A black hole is a spot in space that has so much gravity, that nothing can overcome its pull, except light. More than seven billion years ago, two massive black holes encircled each other until they met and fused, a cataclysm so violent that ripples floated across the structure of space-time. Laser Engineering at Osaka University has effectively used brief but incredibly efficient laser blasts to produce magnetic field reconnection within the plasma. This study can contribute to a more complete theory of X-ray emission from celestial objects such as black holes.
In addition to being exposed to strong gravitational forces, matter devoured by a black hole can also be devoured by intense heat and magnetic fields. Plasmas, the fourth state of matter cooler than solids, liquids, or gases, are composed of electrically charged protons and electrons that contain too much energy to form neutral atoms. Instead, in response to magnetic fields, they bounce frantically.

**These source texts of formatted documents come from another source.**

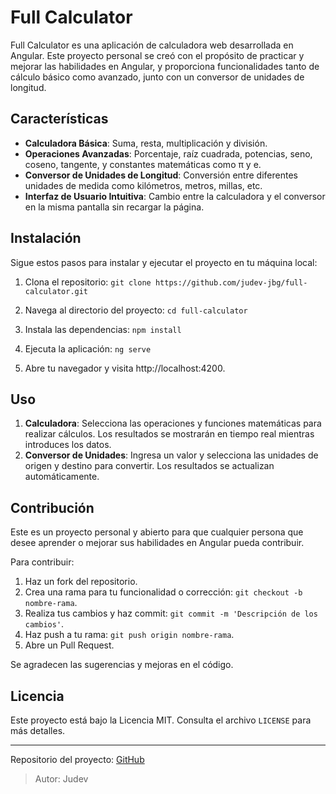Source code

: # Full Calculator

Full Calculator es una aplicación de calculadora web desarrollada en Angular. Este proyecto personal se creó con el propósito de practicar y mejorar las habilidades en Angular, y proporciona funcionalidades tanto de cálculo básico como avanzado, junto con un conversor de unidades de longitud.

## Características

- **Calculadora Básica**: Suma, resta, multiplicación y división.
- **Operaciones Avanzadas**: Porcentaje, raíz cuadrada, potencias, seno, coseno, tangente, y constantes matemáticas como π y e.
- **Conversor de Unidades de Longitud**: Conversión entre diferentes unidades de medida como kilómetros, metros, millas, etc.
- **Interfaz de Usuario Intuitiva**: Cambio entre la calculadora y el conversor en la misma pantalla sin recargar la página.

## Instalación

Sigue estos pasos para instalar y ejecutar el proyecto en tu máquina local:

1. Clona el repositorio:
   `git clone https://github.com/judev-jbg/full-calculator.git`

2. Navega al directorio del proyecto:
   `cd full-calculator`

3. Instala las dependencias:
   `npm install`

4. Ejecuta la aplicación:
   `ng serve`

5. Abre tu navegador y visita http://localhost:4200.

## Uso

1. **Calculadora**: Selecciona las operaciones y funciones matemáticas para realizar cálculos. Los resultados se mostrarán en tiempo real mientras introduces los datos.
2. **Conversor de Unidades**: Ingresa un valor y selecciona las unidades de origen y destino para convertir. Los resultados se actualizan automáticamente.

## Contribución

Este es un proyecto personal y abierto para que cualquier persona que desee aprender o mejorar sus habilidades en Angular pueda contribuir.

Para contribuir:

1. Haz un fork del repositorio.
2. Crea una rama para tu funcionalidad o corrección: `git checkout -b nombre-rama`.
3. Realiza tus cambios y haz commit: `git commit -m 'Descripción de los cambios'`.
4. Haz push a tu rama: `git push origin nombre-rama`.
5. Abre un Pull Request.

Se agradecen las sugerencias y mejoras en el código.

## Licencia

Este proyecto está bajo la Licencia MIT. Consulta el archivo `LICENSE` para más detalles.

---

Repositorio del proyecto: [GitHub](https://github.com/judev-jbg/full-calculator)

> Autor: Judev
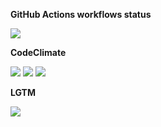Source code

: **GitHub Actions workflows status**

<!--Uncomment if you're in a branch which is not master or release/*
![](https://img.shields.io/github/workflow/status/kaskadi/kaskadi-element/testing?label=test)-->
<!-- This badge should only be used for master and release/* branches. Otherwise use the one above -->
![](https://img.shields.io/github/workflow/status/kaskadi/kaskadi-element/publish?label=build)

**CodeClimate**

![](https://img.shields.io/codeclimate/maintainability/kaskadi/kaskadi-element)
![](https://img.shields.io/codeclimate/tech-debt/kaskadi/kaskadi-element)
![](https://img.shields.io/codeclimate/coverage/kaskadi/kaskadi-element)

**LGTM**

[![](https://img.shields.io/lgtm/grade/javascript/github/kaskadi/kaskadi-element)](https://lgtm.com/projects/g/kaskadi/kaskadi-element/?mode=list)
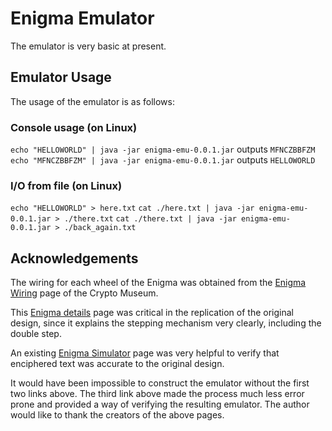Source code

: # Enigma Emulator

The emulator is very basic at present.

## Emulator Usage 

The usage of the emulator is as follows:

### Console usage (on Linux)

`echo "HELLOWORLD" | java -jar enigma-emu-0.0.1.jar` outputs `MFNCZBBFZM`
`echo "MFNCZBBFZM" | java -jar enigma-emu-0.0.1.jar` outputs `HELLOWORLD`

### I/O from file (on Linux)

`echo "HELLOWORLD" > here.txt`
`cat ./here.txt | java -jar enigma-emu-0.0.1.jar > ./there.txt`
`cat ./there.txt | java -jar enigma-emu-0.0.1.jar > ./back_again.txt`

## Acknowledgements

The wiring for each wheel of the Enigma was obtained from the
[Enigma Wiring](https://www.cryptomuseum.com/crypto/enigma/wiring.htm) page of the Crypto Museum.

This [Enigma details](http://users.telenet.be/d.rijmenants/en/enigmatech.htm#steppingmechanism) page
was critical in the replication of the original design, since it explains the stepping mechanism very
clearly, including the double step.

An existing [Enigma Simulator](https://piotte13.github.io/enigma-cipher/) page was very helpful
to verify that enciphered text was accurate to the original design.

It would have been impossible to construct the emulator without the first two links above.
The third link above made the process much less error prone and provided a way of verifying the
resulting emulator. The author would like to thank the creators of the above pages.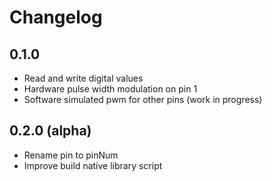 # Changelog

## 0.1.0

 * Read and write digital values
 * Hardware pulse width modulation on pin 1
 * Software simulated pwm for other pins (work in progress)

## 0.2.0 (alpha)

 * Rename pin to pinNum
 * Improve build native library script
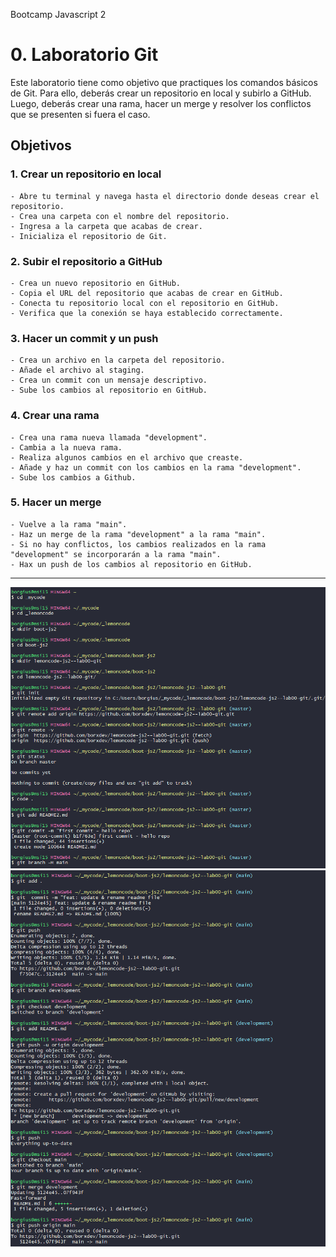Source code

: Bootcamp Javascript 2
# 0. Laboratorio Git

Este laboratorio tiene como objetivo que practiques los comandos básicos de Git. Para ello, deberás crear un repositorio en local y subirlo a GitHub. Luego, deberás crear una rama, hacer un merge y resolver los conflictos que se presenten si fuera el caso.


## Objetivos

### 1. Crear un repositorio en local
    - Abre tu terminal y navega hasta el directorio donde deseas crear el repositorio.
    - Crea una carpeta con el nombre del repositorio.
    - Ingresa a la carpeta que acabas de crear.
    - Inicializa el repositorio de Git.


### 2. Subir el repositorio a GitHub

    - Crea un nuevo repositorio en GitHub.
    - Copia el URL del repositorio que acabas de crear en GitHub.
    - Conecta tu repositorio local con el repositorio en GitHub.
    - Verifica que la conexión se haya establecido correctamente.


### 3. Hacer un commit y un push
    - Crea un archivo en la carpeta del repositorio.
    - Añade el archivo al staging.
    - Crea un commit con un mensaje descriptivo.
    - Sube los cambios al repositorio en GitHub.



### 4. Crear una rama
    - Crea una rama nueva llamada "development".
    - Cambia a la nueva rama.
    - Realiza algunos cambios en el archivo que creaste.
    - Añade y haz un commit con los cambios en la rama "development".
    - Sube los cambios a Github.


### 5. Hacer un merge
    - Vuelve a la rama "main".
    - Haz un merge de la rama "development" a la rama "main".
    - Si no hay conflictos, los cambios realizados en la rama "development" se incorporarán a la rama "main".
    - Hax un push de los cambios al repositorio en GitHub.


---


![captura 1](git-bash1.png)
![captura 2](git-bash2.png)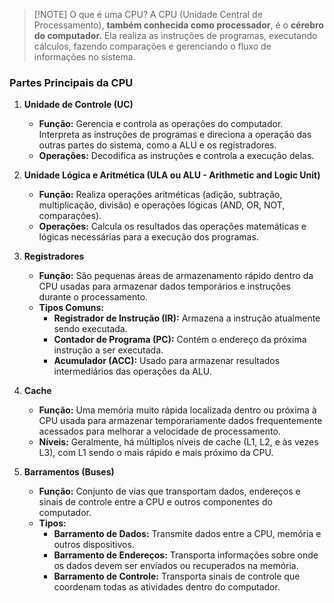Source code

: > [!NOTE] O que é uma CPU?
A CPU (Unidade Central de Processamento), **também conhecida como processador**, é o **cérebro do computador.** Ela realiza as instruções de programas, executando cálculos, fazendo comparações e gerenciando o fluxo de informações no sistema.

### Partes Principais da CPU

1. **Unidade de Controle (UC)**
    
    - **Função:** 
      Gerencia e controla as operações do computador. Interpreta as instruções de programas e direciona a operação das outras partes do sistema, como a ALU e os registradores.
    - **Operações:** 
      Decodifica as instruções e controla a execução delas.
      
2. **Unidade Lógica e Aritmética (ULA ou ALU - Arithmetic and Logic Unit)**
    
    - **Função:** 
      Realiza operações aritméticas (adição, subtração, multiplicação, divisão) e operações lógicas (AND, OR, NOT, comparações).
    - **Operações:** 
      Calcula os resultados das operações matemáticas e lógicas necessárias para a execução dos programas.
      
3. **Registradores**
    
    - **Função:** 
      São pequenas áreas de armazenamento rápido dentro da CPU usadas para armazenar dados temporários e instruções durante o processamento.
    - **Tipos Comuns:**
        - **Registrador de Instrução (IR):** 
          Armazena a instrução atualmente sendo executada.
        - **Contador de Programa (PC):** 
          Contém o endereço da próxima instrução a ser executada.
        - **Acumulador (ACC):** 
          Usado para armazenar resultados intermediários das operações da ALU.
4. **Cache**
    
    - **Função:** 
      Uma memória muito rápida localizada dentro ou próxima à CPU usada para armazenar temporariamente dados frequentemente acessados para melhorar a velocidade de processamento.
    - **Níveis:** 
      Geralmente, há múltiplos níveis de cache (L1, L2, e às vezes L3), com L1 sendo o mais rápido e mais próximo da CPU.
5. **Barramentos (Buses)**
    
    - **Função:** 
      Conjunto de vias que transportam dados, endereços e sinais de controle entre a CPU e outros componentes do computador.
    - **Tipos:**
        - **Barramento de Dados:** 
          Transmite dados entre a CPU, memória e outros dispositivos.
        - **Barramento de Endereços:** 
          Transporta informações sobre onde os dados devem ser enviados ou recuperados na memória.
        - **Barramento de Controle:** 
          Transporta sinais de controle que coordenam todas as atividades dentro do computador.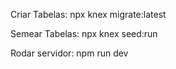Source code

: Criar Tabelas: npx knex migrate:latest

Semear Tabelas: npx knex seed:run


Rodar servidor: npm run dev
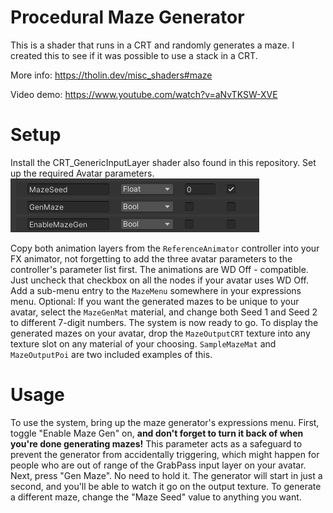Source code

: # Procedural Maze Generator
This is a shader that runs in a CRT and randomly generates a maze. I created this to see if it was possible to use a stack in a CRT.

More info: https://tholin.dev/misc_shaders#maze

Video demo: https://www.youtube.com/watch?v=aNvTKSW-XVE

# Setup
Install the CRT_GenericInputLayer shader also found in this repository.
Set up the required Avatar parameters.
![a](https://raw.githubusercontent.com/89Mods/ShaderPlayground/main/MazeGenerator/parameterSetup.png)

Copy both animation layers from the `ReferenceAnimator` controller into your FX animator, not forgetting to add the three avatar parameters to the controller's parameter list first.
The animations are WD Off - compatible. Just uncheck that checkbox on all the nodes if your avatar uses WD Off.
Add a sub-menu entry to the `MazeMenu` somewhere in your expressions menu.
Optional: If you want the generated mazes to be unique to your avatar, select the `MazeGenMat` material, and change both Seed 1 and Seed 2 to different 7-digit numbers.
The system is now ready to go. To display the generated mazes on your avatar, drop the `MazeOutputCRT` texture into any texture slot on any material of your choosing. `SampleMazeMat` and `MazeOutputPoi` are two included examples of this.

# Usage
To use the system, bring up the maze generator's expressions menu. First, toggle "Enable Maze Gen" on, **and don't forget to turn it back of when you're done generating mazes!** This parameter acts as a safeguard to prevent the generator from accidentally triggering, which might happen for people who are out of range of the GrabPass input layer on your avatar.
Next, press "Gen Maze". No need to hold it. The generator will start in just a second, and you'll be able to watch it go on the output texture.
To generate a different maze, change the "Maze Seed" value to anything you want.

Laser Engineering at Osaka University have successfully used short, but extremely powerful laser blasts to generate magnetic field reconnection inside a plasma. This work may lead to a more complete theory of X-ray emission from astronomical objects like black holes.
In plasma, magnetic reconnection is a mechanism in which twisted magnetic field lines abruptly “snap” and cancel each other out, resulting in a rapid conversion of magnetic energy into particle kinetic energy. In stars, like our own, reconnection is responsible for a significant part of coronal behavior, such as solar flares. Owing to the high acceleration, the charged particles in the black hole accretion disk emit their own light, typically in the X-ray portion of the spectrum.
To better explain the phenomenon that results in the observed x-rays originating from black holes, scientists at Osaka University used powerful laser pulses to establish equally severe conditions in the lab. “We were able to study the high-energy acceleration of electrons and protons as the result of relativistic magnetic reconnection,” says Senior Author Shinsuke Fujioka. “For example, the origin of emission from the famous black hole Cygnus X-1, can be better understood.”
However, this level of light strength is not readily attained. For a fleeting moment, the laser needed two petawatts of power equal to one thousand times the electrical consumption of the entire globe. With the LFEX laser, the team was able to reach a peak magnetic field of 2,000 suchas. For contrast, the magnetic fields produced by the MRI machine to create diagnostic images are usually about 3 teslas, and the Earth’s magnetic field is a pale 0.00005 teslas. Plasma particles are accelerated to such an extreme degree that relativistic effects need to be addressed.
“Previously, relativistic magnetic reconnection could only be studied via numerical simulation on a supercomputer. Now, it is an experimental reality in a laboratory with powerful lasers,” says King Fai Farley Rule, the first author. Researchers assume that this research would help to elucidate the astrophysical mechanisms that could exist in locations in the Universe that produce intense magnetic fields.